* [GIVEN DATA]

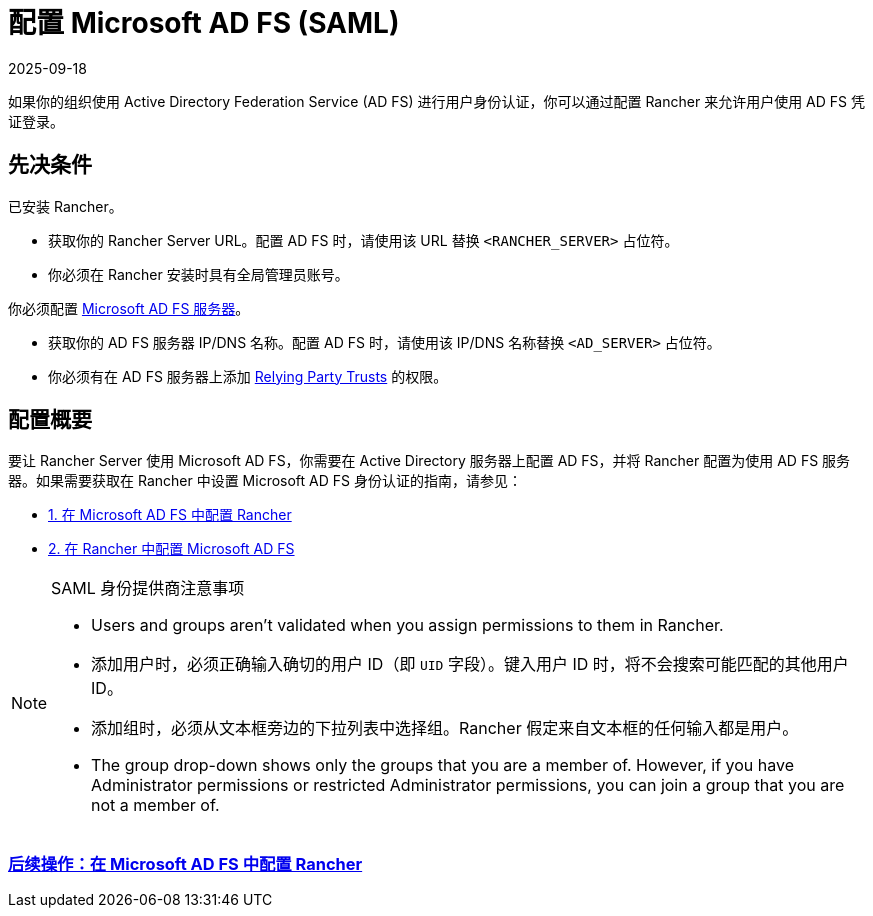 = 配置 Microsoft AD FS (SAML)
:page-languages: [en, zh]
:revdate: 2025-09-18
:page-revdate: {revdate}

如果你的组织使用 Active Directory Federation Service (AD FS) 进行用户身份认证，你可以通过配置 Rancher 来允许用户使用 AD FS 凭证登录。

== 先决条件

已安装 Rancher。

* 获取你的 Rancher Server URL。配置 AD FS 时，请使用该 URL 替换 `<RANCHER_SERVER>` 占位符。
* 你必须在 Rancher 安装时具有全局管理员账号。

你必须配置 https://docs.microsoft.com/en-us/windows-server/identity/active-directory-federation-services[Microsoft AD FS 服务器]。

* 获取你的 AD FS 服务器 IP/DNS 名称。配置 AD FS 时，请使用该 IP/DNS 名称替换 `<AD_SERVER>` 占位符。
* 你必须有在 AD FS 服务器上添加 https://docs.microsoft.com/en-us/windows-server/identity/ad-fs/operations/create-a-relying-party-trust[Relying Party Trusts] 的权限。

== 配置概要

要让 Rancher Server 使用 Microsoft AD FS，你需要在 Active Directory 服务器上配置 AD FS，并将 Rancher 配置为使用 AD FS 服务器。如果需要获取在 Rancher 中设置 Microsoft AD FS 身份认证的指南，请参见：

* xref:rancher-admin/users/authn-and-authz/microsoft-ad-federation-service-saml/ms-adfs-for-rancher.adoc[1. 在 Microsoft AD FS 中配置 Rancher]
* xref:rancher-admin/users/authn-and-authz/microsoft-ad-federation-service-saml/rancher-for-ms-adfs.adoc[2. 在 Rancher 中配置 Microsoft AD FS]

[NOTE]
.SAML 身份提供商注意事项
====
* Users and groups aren't validated when you assign permissions to them in Rancher.
* 添加用户时，必须正确输入确切的用户 ID（即 `UID` 字段）。键入用户 ID 时，将不会搜索可能匹配的其他用户 ID。
* 添加组时，必须从文本框旁边的下拉列表中选择组。Rancher 假定来自文本框的任何输入都是用户。
* The group drop-down shows only the groups that you are a member of. However, if you have Administrator permissions or restricted Administrator permissions, you can join a group that you are not a member of.
====

=== xref:rancher-admin/users/authn-and-authz/microsoft-ad-federation-service-saml/ms-adfs-for-rancher.adoc[后续操作：在 Microsoft AD FS 中配置 Rancher]
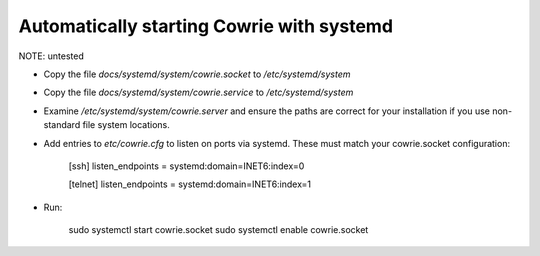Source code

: Automatically starting Cowrie with systemd
###########################################

NOTE: untested

* Copy the file `docs/systemd/system/cowrie.socket` to `/etc/systemd/system`

* Copy the file `docs/systemd/system/cowrie.service` to `/etc/systemd/system`

* Examine `/etc/systemd/system/cowrie.server` and ensure the paths are correct for your installation if you use non-standard file system locations.

* Add entries to `etc/cowrie.cfg` to listen on ports via systemd. These must match your cowrie.socket configuration:

    [ssh]
    listen_endpoints = systemd:domain=INET6:index=0

    [telnet]
    listen_endpoints = systemd:domain=INET6:index=1

* Run:

    sudo systemctl start cowrie.socket
    sudo systemctl enable cowrie.socket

* [EXERCISE] Where an entry holds a picture, leave the picture out and output the rest exactly.

* [ANSWER SPACE]
 = 配置 Microsoft AD FS (SAML)
:page-languages: [en, zh]
:revdate: 2025-09-18
:page-revdate: {revdate}

如果你的组织使用 Active Directory Federation Service (AD FS) 进行用户身份认证，你可以通过配置 Rancher 来允许用户使用 AD FS 凭证登录。

== 先决条件

已安装 Rancher。

* 获取你的 Rancher Server URL。配置 AD FS 时，请使用该 URL 替换 `<RANCHER_SERVER>` 占位符。
* 你必须在 Rancher 安装时具有全局管理员账号。

你必须配置 https://docs.microsoft.com/en-us/windows-server/identity/active-directory-federation-services[Microsoft AD FS 服务器]。

* 获取你的 AD FS 服务器 IP/DNS 名称。配置 AD FS 时，请使用该 IP/DNS 名称替换 `<AD_SERVER>` 占位符。
* 你必须有在 AD FS 服务器上添加 https://docs.microsoft.com/en-us/windows-server/identity/ad-fs/operations/create-a-relying-party-trust[Relying Party Trusts] 的权限。

== 配置概要

要让 Rancher Server 使用 Microsoft AD FS，你需要在 Active Directory 服务器上配置 AD FS，并将 Rancher 配置为使用 AD FS 服务器。如果需要获取在 Rancher 中设置 Microsoft AD FS 身份认证的指南，请参见：

* xref:rancher-admin/users/authn-and-authz/microsoft-ad-federation-service-saml/ms-adfs-for-rancher.adoc[1. 在 Microsoft AD FS 中配置 Rancher]
* xref:rancher-admin/users/authn-and-authz/microsoft-ad-federation-service-saml/rancher-for-ms-adfs.adoc[2. 在 Rancher 中配置 Microsoft AD FS]

[NOTE]
.SAML 身份提供商注意事项
====
* Users and groups aren't validated when you assign permissions to them in Rancher.
* 添加用户时，必须正确输入确切的用户 ID（即 `UID` 字段）。键入用户 ID 时，将不会搜索可能匹配的其他用户 ID。
* 添加组时，必须从文本框旁边的下拉列表中选择组。Rancher 假定来自文本框的任何输入都是用户。
* The group drop-down shows only the groups that you are a member of. However, if you have Administrator permissions or restricted Administrator permissions, you can join a group that you are not a member of.
====

=== xref:rancher-admin/users/authn-and-authz/microsoft-ad-federation-service-saml/ms-adfs-for-rancher.adoc[后续操作：在 Microsoft AD FS 中配置 Rancher]
Source code

: Automatically starting Cowrie with systemd
###########################################

NOTE: untested

* Copy the file `docs/systemd/system/cowrie.socket` to `/etc/systemd/system`

* Copy the file `docs/systemd/system/cowrie.service` to `/etc/systemd/system`

* Examine `/etc/systemd/system/cowrie.server` and ensure the paths are correct for your installation if you use non-standard file system locations.

* Add entries to `etc/cowrie.cfg` to listen on ports via systemd. These must match your cowrie.socket configuration:

    [ssh]
    listen_endpoints = systemd:domain=INET6:index=0

    [telnet]
    listen_endpoints = systemd:domain=INET6:index=1

* Run:

    sudo systemctl start cowrie.socket
    sudo systemctl enable cowrie.socket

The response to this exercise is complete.